Well guess what, when people are educated, wealthy, and have healthcare and long lifespans, birthrates tend to decline. Couple that with fertility advances that let women have children into their late 30s, and you have the conditions to let people delay child birth. And when people do have children, they have no need to have more than 1 or 2 children, because child labor is no longer needed, and chiildren's life expectency is higher.

But no, no matter how many times it will be pointed out to you, and no matter how much evidence could be presented that you are wrong, I fear you will persist in your beliefs that long life is the primary cause of the world's population pressures, and you will persist in your wrongheaded belief that we must get rid billions of people because you think it is unsustainable.

Every few years, a new group of dimwits dusts off Malthus and proclaims that we won't have enough food, or iron, or copper, or whatever. A static view of the world that holds all over variables constant except one leads to erroneus predications (e.g. Ehrlich's Population Bomb is the most famous, we were supposed to have mass die offs by now). The only problem is, doomsday always fails to appear. Now of course, we'll run out of food and resources in 2050 right? Biotechnology won't change anything right? There will be no innovations in production. No nanotechnology. No new energy. Everything will be the same as 2004, except all 9 billion people will consume the same as an American today. We must assume the worst right? Let's kill off promising scientific research because, ohgawd, if we're wrong about efficiency continuing to increase, by 2050 we're be starving and the environment will be dead because people will live slightly longer.

And what if your wrong? What if restricting the level of healthcare science available to people instead slows the declining birthrates, so we end up with MORE people, instead of accelerating depopulation, you decelerate it? What if closing off valuable scientific corridors means you missed a discovery would could drastically reduce the amount of resources consumed per person? In fact, what if human beings could be engineered to require less food? What if our metabolism could be made more efficient?
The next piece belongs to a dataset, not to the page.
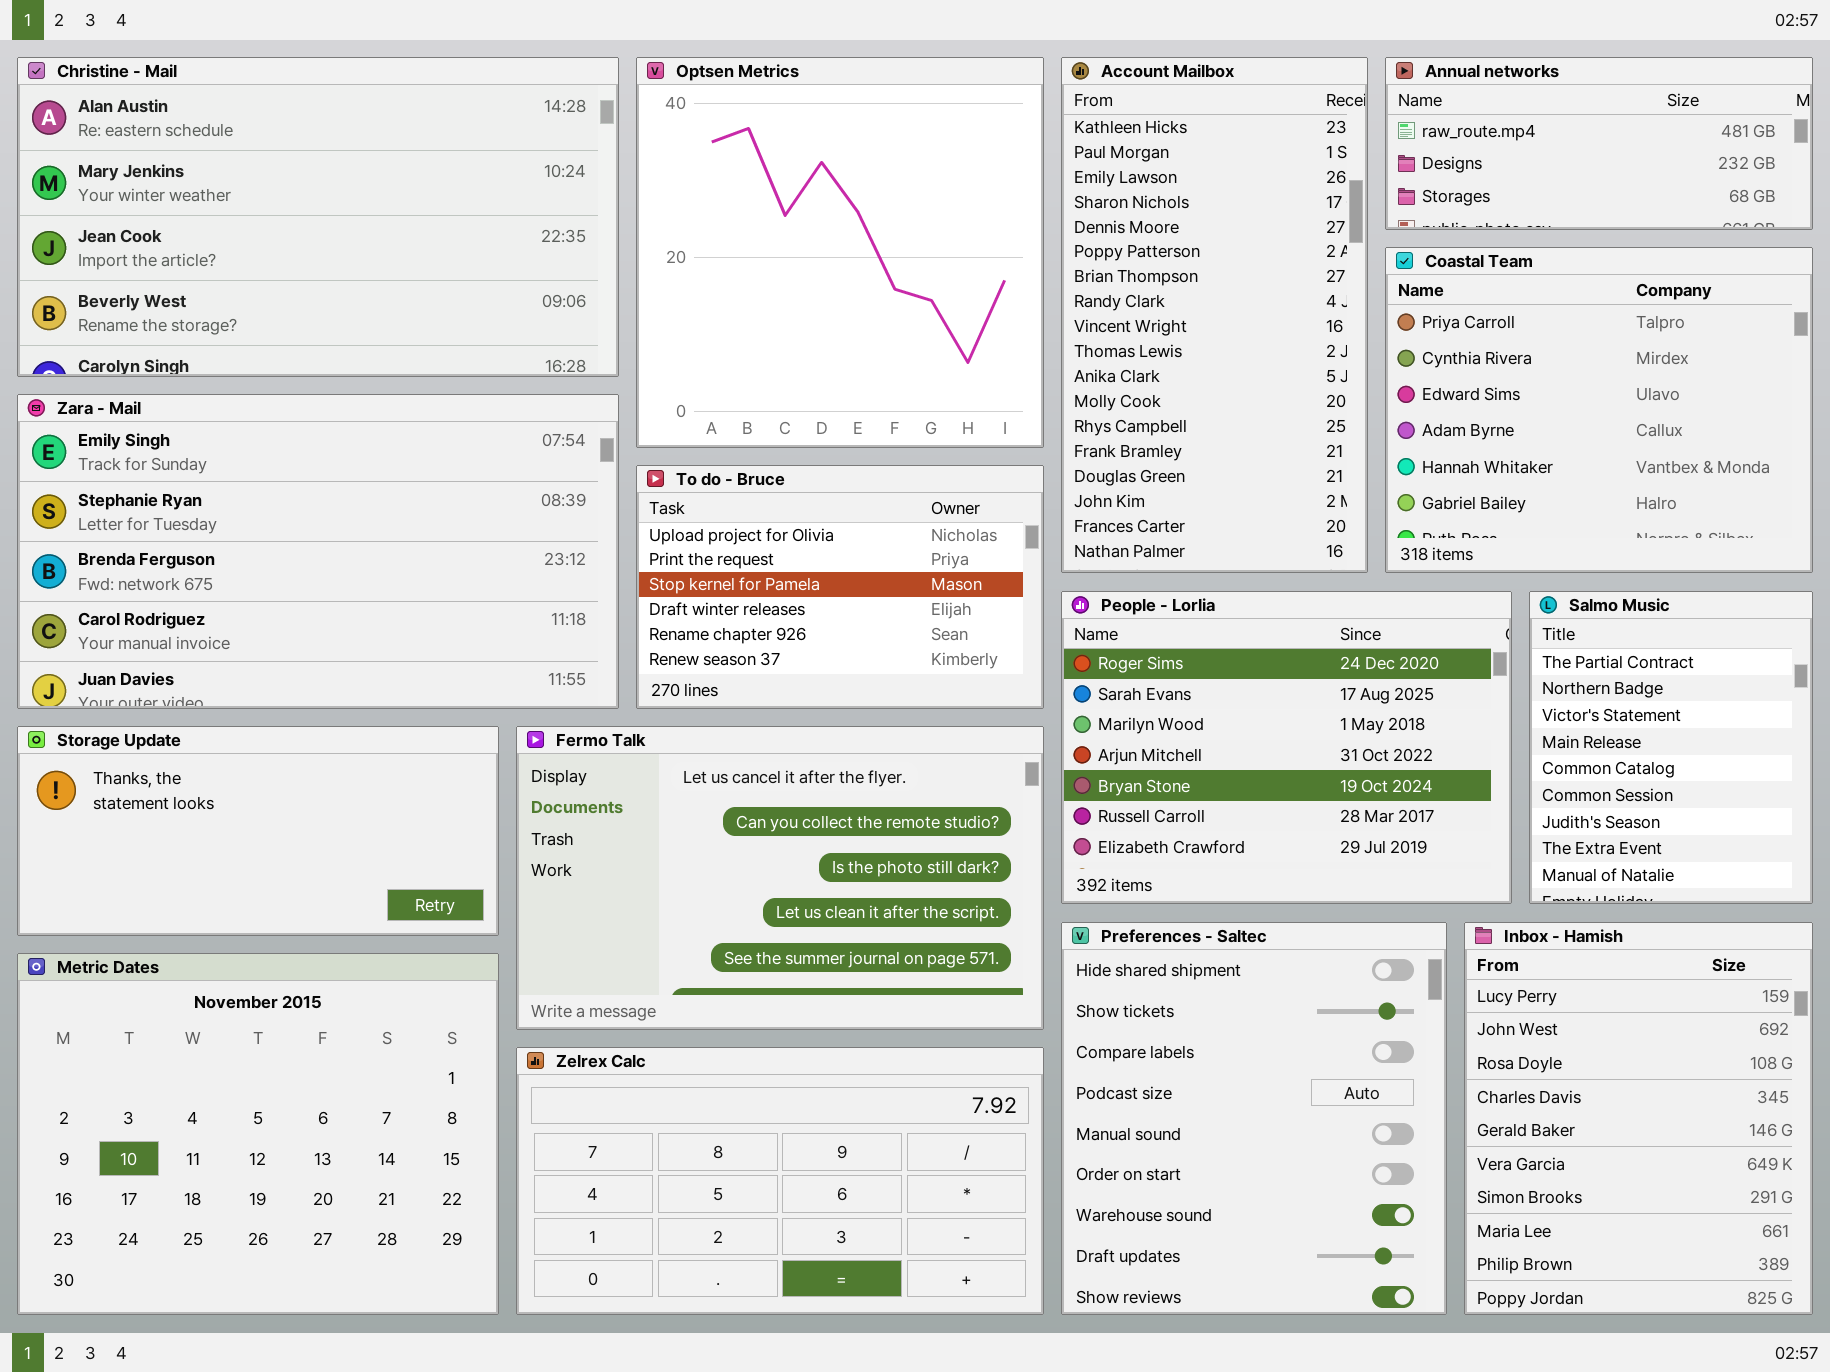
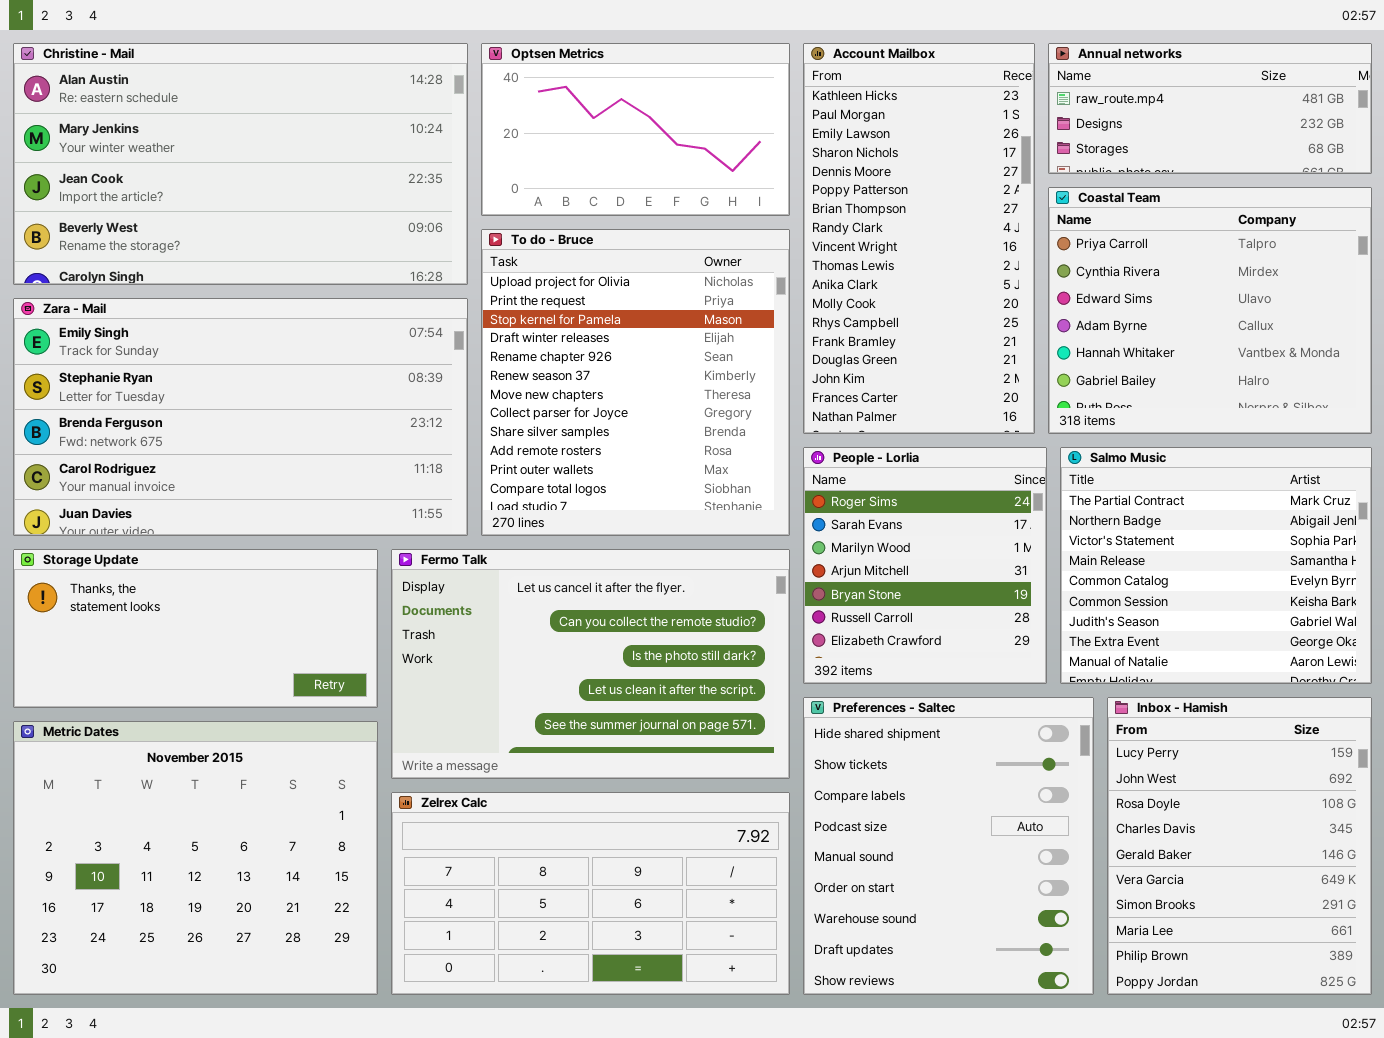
Optsen Metrics: [636,57,1044,448] -> [481,43,790,216], resized
To do - Bruce: [636,465,1044,709] -> [481,229,790,536], resized
People - Lorlia: [1061,591,1512,904] -> [803,447,1047,684], resized
Salmo Music: [1529,591,1813,904] -> [1060,447,1372,684], resized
Who knows. I look forward to a dynamic and changing, indeed, challenging future. And I will fight tooth and nail against scientific luddites and environmentalist wackos, who sell out my future by vowing to protect me against technology.
 
HAHAHAHHA! Somebody mentioned Malthus.

*edit*
A good read is:
Theoretical Evolutionary Ecology - Michael Bulmer 1994
Chapter 2 - Population Dynamics (single species model)
 
The planet can feed easily 10 billion now according to UN studies and when and IF we hit 10 billion, what with the collapsing demographics which isnt only happening in developped countreis but quickly gaining in underdevelopped areas as well, we will probably be able to feed many more that number. I personally cant tell the diff tween a veggie burger and real one... Imagine if we all got to liking them in our fast food. The energy devoted to making soy is a fraction than mkaing beef. And thats just an example of what can be achieved.

They had revised the 10 billion by 2050 to 2070 with the bell curve that the rapid changes in demographics has forced into their numbers. I doubt we'll ever hit it. It would take as major a socio-economic change as is occuring only in the opposite direction.

Woulda been nice to see Einstein still with us... Imagine having another 100 years or so of being able to continue to develop your mind and your research in such specialized fields.
 
Woulda been nice to see Einstein still with us... Imagine having another 100 years or so of being able to continue to develop your mind and your research in such specialized fields
Einstein right now would likely not have much of his intellectual capacity left. Currently we can only prolong life, not youth.
Most people start to get "set in their ways" after a certain age so longer life may ultimately lead to slower change/advancement than we have had the last 60 years.